▸ **Set task A**
Rewrite the WTO commentary from "WTO talks: Heading" up to and including "to a conclusion.", substituting "Geneva" for "London".

## BEGIN Source passage

WTO talks: Heading for another Potemkin agreement
By Jeremy Hobbs, Executive Director, Oxfam International
This weekend trade ministers from the US, EU, Brazil, India, Japan and Australia will meet in London to test whether there is consensus among the key actors to move the faltering World Trade Organization talks to a conclusion.
Developing countries are holding out for what they were promised: an end to dumping, more access to rich countries’ farm markets, flexibility to use agricultural and industrial tariffs to build up their industries, and the right to opt in or out of talks to open up the services market.
Developed countries are trying to get as much access as possible to the emerging markets of India, Brazil and China, while retaining most of their agricultural subsidies in one form or another. As one developing country minister put it, ‘They want us to make concessions before they will stop doing things which are either illegal or unfair.’
On the face of it, the talks are going much better than they were in the lead up to the Hong Kong Ministerial Meeting, or at the meeting itself, where WTO Director General Lamy, looking as exhausted and unwell as the talks themselves, pronounced grimly that there had been no success but no failure either.
Since then Lamy has tried hard to revitalize the negotiations, helped by looming national political deadlines. But his efforts may not be enough to deliver the 2001 promise of a development agenda, offered as an incentive for reluctant developing countries to agree to a new round of negotiations.
Without substantially new offers from the key parties it is hard to see how significant progress can be made. The likelihood is we will get a very limited agreement – ‘low ambition’ in WTO-speak. In truth, the ambition is more unequal, rather than low. The gains already secured by rich countries on industrial products represent huge concessions by the developing world, especially given the failure by the North to agree genuine and meaningful concessions in agriculture.
So it is crunch time for the round – and the odds are high that the much-vaunted development agenda will also be crunched, with developing country interests sacrificed to get a mediocre result that keeps the multilateral trading system alive – just. The EU and US are banking on Brazil and India caving in under the pressure, knowing they would prefer a multilateral deal in the WTO to more free trade agreements which are anything but free.
But unless the talks this weekend address the key developing country demands, it will be time to stop the pretence that the Doha Round is about development and admit that in the face of tough mercantilism, the developing countries are in the business of survival.

## END Source passage

▸ **Set task B**
Convert the entries from the start up to and including the line with "picture [117, 140, 1383, 985]" into a two-column CSV with the headers instruction and output. Each row should hold one instruction and its output, each in a single quoted field with line breaks replaced by spaces.

## BEGIN Supplied records

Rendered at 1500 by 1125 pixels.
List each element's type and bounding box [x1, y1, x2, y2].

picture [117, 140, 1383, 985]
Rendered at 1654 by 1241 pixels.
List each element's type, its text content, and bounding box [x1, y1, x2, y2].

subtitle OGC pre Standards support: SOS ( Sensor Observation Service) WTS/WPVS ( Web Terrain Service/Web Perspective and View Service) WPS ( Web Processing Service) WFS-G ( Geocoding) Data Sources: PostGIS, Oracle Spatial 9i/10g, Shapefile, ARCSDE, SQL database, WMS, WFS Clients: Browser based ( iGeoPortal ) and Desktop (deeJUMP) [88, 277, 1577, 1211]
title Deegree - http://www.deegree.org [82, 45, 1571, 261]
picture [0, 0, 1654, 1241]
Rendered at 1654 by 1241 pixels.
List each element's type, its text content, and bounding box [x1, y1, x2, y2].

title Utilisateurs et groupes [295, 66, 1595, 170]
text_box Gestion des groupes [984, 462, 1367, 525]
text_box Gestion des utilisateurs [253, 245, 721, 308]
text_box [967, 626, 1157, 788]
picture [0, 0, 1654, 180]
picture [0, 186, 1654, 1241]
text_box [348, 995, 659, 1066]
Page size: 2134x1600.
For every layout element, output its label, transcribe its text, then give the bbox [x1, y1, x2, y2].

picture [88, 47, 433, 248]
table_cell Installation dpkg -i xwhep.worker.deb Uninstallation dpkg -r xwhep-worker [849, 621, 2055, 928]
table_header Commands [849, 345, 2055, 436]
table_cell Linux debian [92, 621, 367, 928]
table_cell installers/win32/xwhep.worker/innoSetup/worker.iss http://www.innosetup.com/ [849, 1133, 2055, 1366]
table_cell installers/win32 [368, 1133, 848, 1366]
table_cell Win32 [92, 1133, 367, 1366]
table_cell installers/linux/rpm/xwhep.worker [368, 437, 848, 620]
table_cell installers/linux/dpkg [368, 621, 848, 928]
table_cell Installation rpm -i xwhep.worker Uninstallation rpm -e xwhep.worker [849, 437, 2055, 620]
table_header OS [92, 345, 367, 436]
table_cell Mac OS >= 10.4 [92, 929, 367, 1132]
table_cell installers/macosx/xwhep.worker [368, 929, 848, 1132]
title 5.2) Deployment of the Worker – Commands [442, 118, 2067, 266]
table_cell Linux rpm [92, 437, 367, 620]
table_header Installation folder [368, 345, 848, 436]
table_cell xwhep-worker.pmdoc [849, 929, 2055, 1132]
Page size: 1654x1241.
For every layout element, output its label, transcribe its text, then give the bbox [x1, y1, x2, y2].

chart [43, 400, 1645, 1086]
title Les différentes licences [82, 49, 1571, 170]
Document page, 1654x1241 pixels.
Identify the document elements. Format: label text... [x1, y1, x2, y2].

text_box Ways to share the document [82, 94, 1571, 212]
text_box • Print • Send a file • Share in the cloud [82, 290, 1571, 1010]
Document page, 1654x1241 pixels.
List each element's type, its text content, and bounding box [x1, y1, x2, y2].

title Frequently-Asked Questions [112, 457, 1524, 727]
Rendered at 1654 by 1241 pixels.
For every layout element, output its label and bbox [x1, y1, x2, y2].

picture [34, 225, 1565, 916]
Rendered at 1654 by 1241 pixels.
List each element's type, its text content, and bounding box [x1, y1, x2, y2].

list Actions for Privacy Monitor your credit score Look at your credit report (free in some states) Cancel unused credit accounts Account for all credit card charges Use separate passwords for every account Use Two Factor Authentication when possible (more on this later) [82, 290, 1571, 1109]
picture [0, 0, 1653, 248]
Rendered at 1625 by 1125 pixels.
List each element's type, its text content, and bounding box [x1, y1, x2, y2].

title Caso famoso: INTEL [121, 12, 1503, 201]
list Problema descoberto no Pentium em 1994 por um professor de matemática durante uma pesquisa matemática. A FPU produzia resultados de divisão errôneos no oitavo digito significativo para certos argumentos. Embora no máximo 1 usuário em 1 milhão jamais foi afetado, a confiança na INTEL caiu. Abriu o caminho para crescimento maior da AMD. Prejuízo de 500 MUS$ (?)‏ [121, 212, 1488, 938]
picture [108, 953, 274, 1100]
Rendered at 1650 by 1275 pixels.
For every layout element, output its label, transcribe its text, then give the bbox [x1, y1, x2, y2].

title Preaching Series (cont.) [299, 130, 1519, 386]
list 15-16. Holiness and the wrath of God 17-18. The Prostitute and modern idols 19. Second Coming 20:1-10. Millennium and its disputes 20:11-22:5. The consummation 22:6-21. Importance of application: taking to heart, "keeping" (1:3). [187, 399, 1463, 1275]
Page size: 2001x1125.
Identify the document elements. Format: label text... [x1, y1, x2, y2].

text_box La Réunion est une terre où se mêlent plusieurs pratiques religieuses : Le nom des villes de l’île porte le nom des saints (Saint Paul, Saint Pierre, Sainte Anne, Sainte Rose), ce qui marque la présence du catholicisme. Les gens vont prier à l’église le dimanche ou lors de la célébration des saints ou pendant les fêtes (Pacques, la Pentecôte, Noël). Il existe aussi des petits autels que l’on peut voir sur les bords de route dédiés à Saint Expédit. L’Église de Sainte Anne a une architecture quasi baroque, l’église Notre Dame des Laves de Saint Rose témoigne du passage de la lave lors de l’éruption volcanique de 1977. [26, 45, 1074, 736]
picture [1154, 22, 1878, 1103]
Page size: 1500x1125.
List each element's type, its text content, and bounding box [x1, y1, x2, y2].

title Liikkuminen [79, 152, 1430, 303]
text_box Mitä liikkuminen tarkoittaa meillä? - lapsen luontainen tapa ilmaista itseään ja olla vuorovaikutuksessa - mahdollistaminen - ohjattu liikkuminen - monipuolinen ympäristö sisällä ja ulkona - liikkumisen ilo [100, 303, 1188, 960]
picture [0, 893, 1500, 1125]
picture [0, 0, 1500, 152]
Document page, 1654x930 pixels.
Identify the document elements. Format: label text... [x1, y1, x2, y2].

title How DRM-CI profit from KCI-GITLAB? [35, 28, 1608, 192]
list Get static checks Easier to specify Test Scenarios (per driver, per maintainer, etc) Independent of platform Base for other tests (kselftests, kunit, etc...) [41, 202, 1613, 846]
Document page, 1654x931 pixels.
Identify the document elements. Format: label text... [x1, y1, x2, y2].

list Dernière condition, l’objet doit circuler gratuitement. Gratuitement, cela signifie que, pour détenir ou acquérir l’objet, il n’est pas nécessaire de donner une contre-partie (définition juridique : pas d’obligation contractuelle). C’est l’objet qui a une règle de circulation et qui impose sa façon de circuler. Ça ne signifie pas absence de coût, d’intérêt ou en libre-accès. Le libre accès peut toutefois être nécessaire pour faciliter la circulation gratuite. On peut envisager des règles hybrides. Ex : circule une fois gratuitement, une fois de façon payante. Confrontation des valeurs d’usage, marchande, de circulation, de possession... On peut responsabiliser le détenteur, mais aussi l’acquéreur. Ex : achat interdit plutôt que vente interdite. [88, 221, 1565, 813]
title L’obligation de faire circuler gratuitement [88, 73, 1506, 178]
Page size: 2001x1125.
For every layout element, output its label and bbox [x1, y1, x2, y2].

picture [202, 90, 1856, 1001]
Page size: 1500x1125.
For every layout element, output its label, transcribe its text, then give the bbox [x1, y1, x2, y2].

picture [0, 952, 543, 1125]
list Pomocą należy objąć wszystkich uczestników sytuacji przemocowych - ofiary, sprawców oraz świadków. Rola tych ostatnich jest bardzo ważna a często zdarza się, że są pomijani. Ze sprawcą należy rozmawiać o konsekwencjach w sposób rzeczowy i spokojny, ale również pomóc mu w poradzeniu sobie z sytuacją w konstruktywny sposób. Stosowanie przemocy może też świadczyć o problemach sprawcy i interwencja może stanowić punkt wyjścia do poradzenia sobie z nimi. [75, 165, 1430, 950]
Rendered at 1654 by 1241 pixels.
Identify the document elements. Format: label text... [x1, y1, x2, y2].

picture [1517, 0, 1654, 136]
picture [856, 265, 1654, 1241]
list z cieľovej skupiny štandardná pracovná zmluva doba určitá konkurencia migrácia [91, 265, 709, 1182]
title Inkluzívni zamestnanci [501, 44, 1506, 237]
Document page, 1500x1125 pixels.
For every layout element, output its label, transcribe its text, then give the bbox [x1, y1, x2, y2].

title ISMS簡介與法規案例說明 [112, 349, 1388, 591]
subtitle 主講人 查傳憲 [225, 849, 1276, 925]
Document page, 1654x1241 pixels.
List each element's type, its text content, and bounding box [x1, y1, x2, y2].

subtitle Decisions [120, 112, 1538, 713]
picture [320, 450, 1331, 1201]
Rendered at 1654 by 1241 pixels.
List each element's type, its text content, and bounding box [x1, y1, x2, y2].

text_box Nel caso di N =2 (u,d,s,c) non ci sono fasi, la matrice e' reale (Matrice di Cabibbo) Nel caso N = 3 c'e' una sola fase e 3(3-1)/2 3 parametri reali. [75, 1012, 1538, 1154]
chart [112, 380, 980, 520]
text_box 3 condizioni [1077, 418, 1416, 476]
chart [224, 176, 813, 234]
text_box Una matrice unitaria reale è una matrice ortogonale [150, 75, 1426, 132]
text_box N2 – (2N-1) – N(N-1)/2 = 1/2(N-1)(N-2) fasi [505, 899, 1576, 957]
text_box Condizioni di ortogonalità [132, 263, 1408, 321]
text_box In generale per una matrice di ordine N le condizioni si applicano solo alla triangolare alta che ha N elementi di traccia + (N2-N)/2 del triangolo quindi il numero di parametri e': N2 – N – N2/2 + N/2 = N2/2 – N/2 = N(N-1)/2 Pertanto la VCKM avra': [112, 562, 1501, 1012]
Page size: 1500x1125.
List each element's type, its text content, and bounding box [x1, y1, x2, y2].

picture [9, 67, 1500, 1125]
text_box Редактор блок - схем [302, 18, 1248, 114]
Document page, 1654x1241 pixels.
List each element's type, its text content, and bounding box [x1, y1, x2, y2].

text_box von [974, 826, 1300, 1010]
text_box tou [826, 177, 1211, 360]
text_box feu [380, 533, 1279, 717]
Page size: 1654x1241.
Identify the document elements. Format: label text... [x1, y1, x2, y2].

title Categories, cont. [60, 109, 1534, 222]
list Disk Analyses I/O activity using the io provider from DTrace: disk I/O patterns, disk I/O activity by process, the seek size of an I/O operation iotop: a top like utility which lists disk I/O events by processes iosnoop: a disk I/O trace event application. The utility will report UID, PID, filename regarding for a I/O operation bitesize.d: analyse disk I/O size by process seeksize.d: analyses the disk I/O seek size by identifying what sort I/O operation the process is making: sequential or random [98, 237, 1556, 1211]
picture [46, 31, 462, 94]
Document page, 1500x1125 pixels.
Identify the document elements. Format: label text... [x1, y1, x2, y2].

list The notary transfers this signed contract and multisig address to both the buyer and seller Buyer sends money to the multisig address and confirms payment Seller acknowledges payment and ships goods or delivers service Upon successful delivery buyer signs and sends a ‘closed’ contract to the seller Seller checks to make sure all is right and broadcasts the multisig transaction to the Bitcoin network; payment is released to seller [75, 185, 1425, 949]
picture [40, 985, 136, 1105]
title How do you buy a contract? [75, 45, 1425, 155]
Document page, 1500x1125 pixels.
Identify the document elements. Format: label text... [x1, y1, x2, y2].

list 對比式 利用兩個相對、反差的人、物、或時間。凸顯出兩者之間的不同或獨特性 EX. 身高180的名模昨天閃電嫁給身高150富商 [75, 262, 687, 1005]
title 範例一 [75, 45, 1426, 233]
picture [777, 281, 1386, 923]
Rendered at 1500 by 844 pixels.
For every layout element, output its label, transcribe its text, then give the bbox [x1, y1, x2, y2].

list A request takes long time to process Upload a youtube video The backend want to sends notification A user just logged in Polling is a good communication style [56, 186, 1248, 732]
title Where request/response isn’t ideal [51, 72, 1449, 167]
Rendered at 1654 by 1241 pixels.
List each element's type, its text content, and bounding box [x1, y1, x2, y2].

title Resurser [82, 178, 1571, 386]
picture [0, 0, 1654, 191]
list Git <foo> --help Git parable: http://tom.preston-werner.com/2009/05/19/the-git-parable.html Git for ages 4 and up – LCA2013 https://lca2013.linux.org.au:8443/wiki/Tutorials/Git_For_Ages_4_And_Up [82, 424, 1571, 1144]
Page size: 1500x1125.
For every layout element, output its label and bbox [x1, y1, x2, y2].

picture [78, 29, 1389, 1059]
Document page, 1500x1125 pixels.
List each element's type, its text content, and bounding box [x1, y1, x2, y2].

## END Supplied records

▸ **Full output A**
WTO talks: Heading for another Potemkin agreement
By Jeremy Hobbs, Executive Director, Oxfam International
This weekend trade ministers from the US, EU, Brazil, India, Japan and Australia will meet in Geneva to test whether there is consensus among the key actors to move the faltering World Trade Organization talks to a conclusion.

▸ **Full output B**
instruction,output
"Rendered at 1500 by 1125 pixels. List each element's type and bounding box [x1, y1, x2, y2].","picture [117, 140, 1383, 985]"